#### [Activity]
Once the line containing "[141,380,156,388] ⋅⋅* -> (200, 531) //" is found in the records below, return it and each following line exactly, up to and including the line containing "[357,588,372,596] ⋅⋅* -> (262, 887) //", and nothing else.
(Data for the task Opens)
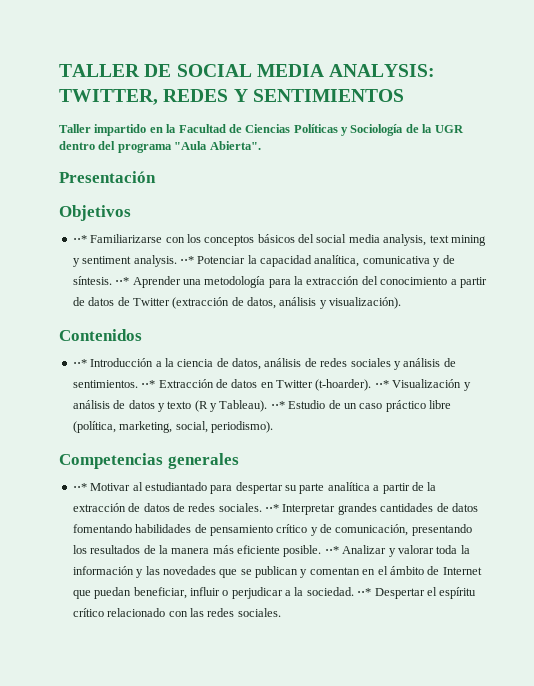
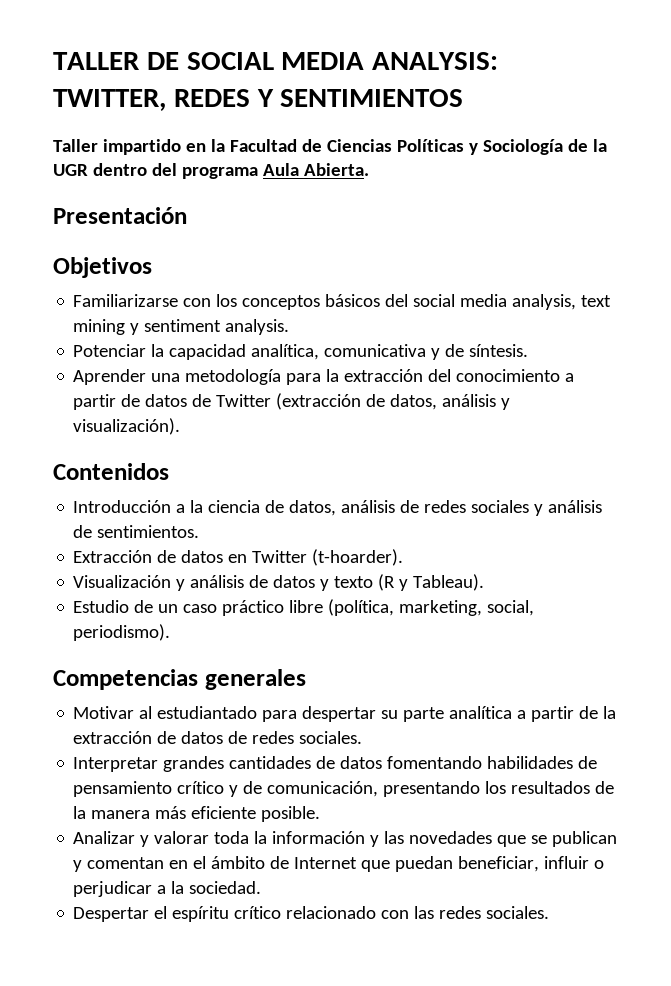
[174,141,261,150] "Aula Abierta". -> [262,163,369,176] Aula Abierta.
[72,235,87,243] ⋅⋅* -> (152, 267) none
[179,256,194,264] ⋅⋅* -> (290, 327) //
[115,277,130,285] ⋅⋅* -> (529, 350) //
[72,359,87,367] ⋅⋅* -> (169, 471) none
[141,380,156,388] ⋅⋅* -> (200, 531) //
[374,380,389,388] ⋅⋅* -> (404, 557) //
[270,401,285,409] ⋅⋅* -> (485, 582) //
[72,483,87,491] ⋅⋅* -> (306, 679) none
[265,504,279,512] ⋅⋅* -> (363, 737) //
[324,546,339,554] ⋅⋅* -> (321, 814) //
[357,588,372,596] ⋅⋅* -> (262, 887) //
(Data for the task Closes)
(Data for the task Opens)
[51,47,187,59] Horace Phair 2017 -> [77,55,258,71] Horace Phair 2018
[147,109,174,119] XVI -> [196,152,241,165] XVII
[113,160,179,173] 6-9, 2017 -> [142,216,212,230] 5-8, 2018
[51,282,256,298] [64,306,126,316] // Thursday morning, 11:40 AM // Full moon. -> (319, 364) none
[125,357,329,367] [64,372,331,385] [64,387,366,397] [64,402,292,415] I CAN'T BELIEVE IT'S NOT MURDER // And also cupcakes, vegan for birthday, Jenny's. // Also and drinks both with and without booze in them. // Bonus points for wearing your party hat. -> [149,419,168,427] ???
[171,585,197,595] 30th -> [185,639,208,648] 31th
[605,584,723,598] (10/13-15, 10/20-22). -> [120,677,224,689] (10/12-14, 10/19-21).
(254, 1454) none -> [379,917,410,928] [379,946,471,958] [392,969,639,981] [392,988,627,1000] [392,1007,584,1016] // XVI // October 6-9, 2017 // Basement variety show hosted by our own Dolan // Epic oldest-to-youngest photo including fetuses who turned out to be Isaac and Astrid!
(Data for the task Closes)
#### [Response]
[141,380,156,388] ⋅⋅* -> (200, 531) //
[374,380,389,388] ⋅⋅* -> (404, 557) //
[270,401,285,409] ⋅⋅* -> (485, 582) //
[72,483,87,491] ⋅⋅* -> (306, 679) none
[265,504,279,512] ⋅⋅* -> (363, 737) //
[324,546,339,554] ⋅⋅* -> (321, 814) //
[357,588,372,596] ⋅⋅* -> (262, 887) //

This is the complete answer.